The powers at war

President Obama, having achieved a resolution at the United Nations satisfactory to what appeared to be his preliminary hesitations, finally tip-toed into a limited intervention in Libya, on the basis of ensuring that the country is made a ‘no fly zone.’ Under pressure from much of the Republican leadership to intervene against Colonel Gaddafi in the face of the latter’s pursuit by apparently, ‘all means necessary’ of those rebelling against him, the President tipped over into a decision when it was becoming clear that the Colonel was heading for a full-scale invasion of Benghazi.

The President has tried hard to get maximum support from the members of the Security Council for Resolution 1973, concerned as he obviously has been not to look to the rest of the world as if yet another American president has been ready to go to war in the ex-colonial world that used to be known in Cold War days as the Third World. But of course, as the resolution showed, that Third World has become quite complicated in its ideological orientation. And surprisingly in the original First World coalition of NATO, a certain complexity has been indicated in the abstention of Chancellor Merkel’s coalition in Germany. Clearly the Germans remain hesitant, with memories of Rommel and the Second World War, to give any sense to the international community that they are ready for adventures in the ex-colonial world again.

On the other hand, the President’s main concern in committing the United States to anything, however limited, that looked like military intervention at the same time as he is trying to mop up things and get out of Iraq and, more importantly Afghanistan, has been to secure the support of the Middle Eastern countries and the Arab and Muslim worlds in general. He started off in this endeavour with the diplomatic ace that with uprisings in various countries in the Arab world, commencing, in of all places and to everyone’s surprise, in Tunisia and then Egypt, his allies in the area are quite frightened and would hardly wish to ignore the Americans’ wishes, in case their help was subsequently needed. And fortunately for the US, Turkey, which seems to have been reluctant to sanction the UN resolution is not a member of the Security Council.
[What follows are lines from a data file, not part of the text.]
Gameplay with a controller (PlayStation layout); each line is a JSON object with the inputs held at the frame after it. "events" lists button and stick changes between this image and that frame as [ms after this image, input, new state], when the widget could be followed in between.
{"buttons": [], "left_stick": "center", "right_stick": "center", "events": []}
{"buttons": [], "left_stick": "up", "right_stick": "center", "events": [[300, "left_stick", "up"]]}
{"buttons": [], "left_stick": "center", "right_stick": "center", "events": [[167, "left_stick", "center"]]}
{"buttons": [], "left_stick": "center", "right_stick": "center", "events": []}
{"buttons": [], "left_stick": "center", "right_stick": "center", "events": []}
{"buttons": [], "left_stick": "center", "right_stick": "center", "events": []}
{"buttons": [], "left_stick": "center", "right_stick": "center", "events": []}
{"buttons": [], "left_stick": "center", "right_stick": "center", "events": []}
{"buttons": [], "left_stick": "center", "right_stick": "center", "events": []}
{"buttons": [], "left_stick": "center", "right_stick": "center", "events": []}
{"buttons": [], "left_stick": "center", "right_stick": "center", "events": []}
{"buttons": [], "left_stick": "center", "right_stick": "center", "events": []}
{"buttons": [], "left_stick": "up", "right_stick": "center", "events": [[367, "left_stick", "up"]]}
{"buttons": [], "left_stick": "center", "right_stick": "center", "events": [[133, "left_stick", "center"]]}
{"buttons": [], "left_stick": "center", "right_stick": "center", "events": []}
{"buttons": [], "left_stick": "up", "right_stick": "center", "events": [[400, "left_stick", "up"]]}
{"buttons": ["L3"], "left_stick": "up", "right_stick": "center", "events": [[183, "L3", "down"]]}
But at the same time, the President may well be also looking to ensure that his government does not seem to be propping up autocratic regimes in office once they do not smell of radicalism; as well as seeming to be hoping that the sometime radical Yemeni government which the US has been partially supporting on the grounds that the fight there is against al Qaeda, does not peremptorily collapse leaving the field to America’s arch-enemies.

A disappointment on the President’s part must be that, on the brink of his visit to Brazil, his first to a Latin American state, the new government of that country has not supported UNSCR 1973; and nor have the other countries that have come to be called the BRICS. But he will probably have been relieved that one or other of them did not actually vote against the resolution, but chose to abstain.  It will generally be thought in the United States that China, sharing with many countries a political system that the West does not recognize as democratic, will not have surprised anyone by its abstention; though to other minds the Chinese government, as an avid investor in the developing world, and a major energy consumer, has one eye on the future.

The Russian decision is no doubt based not on any particular affection for Gaddafi, but its strong consciousness that its own land is populated and bordered by people of the Muslim faith, and by Muslim-dominated former republics of the Soviet Union. Prime Minister Putin and President Medvedev have had enough trouble in the last decade combating Muslim oppositionists and would hardly wish to fan any more flames. As far as Brazil is concerned, President Rousseff’s successor government to that of former President Lula will hardly have forgotten the United States’ peremptory dismissal of the attempt by Brazil, along with Turkey, to mediate the difficulties between the powers and Iran in respect of its nuclear development efforts. Brazil, with its major industrial machine today, as well as its determination to diversify its commodity and oil exports to a range of countries in the world, including those in the Middle East, would not see itself as alienating others unduly on behalf of American or NATO diplomacy.

In the NATO fold, however, President Obama will be well satisfied by the enthusiastic support of its membership – both in Europe (with the exception of Germany) and Canada. The British and the French – both of whom, along with Italy, have been on a ‘hail fellow well met’ relationship with Libya and its leader, particularly since the release of the Lockerbie prisoner from gaol in Scotland, have made major investments in Libya. Both President Sarkozy and Prime Minister Berlusconi have been accused by Libyan sources of having made sure that their countries reaped fully from the relationship that they established with Gaddafi himself, whom they seemed to be happy to deal with. And the British have not been far behind. There the Conservative Party which, when in opposition, supported the American intervention in Iraq, have further consolidated the position of unanimity that they had with Prime Minister Blair on the necessity for ‘liberal interventionism’ of the kind which NATO eventually committed itself to in the case of Kosovo and the civil and military battles in the ex-Yugoslavia area.

So, so far President Obama will not be dissatisfied with the state of play. His guideline is the UN resolution which mandates the organization “to take all necessary measures to protect civilians and civilian populated areas under the threat of attack – while excluding a foreign occupation force of any form on any part of Libyan territory.” The Secretary of the Arab League has already suggested that perhaps the powers have gone somewhat beyond the mandate. In many parts of the world, even those disgusted with Gaddafi’s behaviour will be anxious to see if the powers can keep in tandem with that resolution – and not be forced to go any further.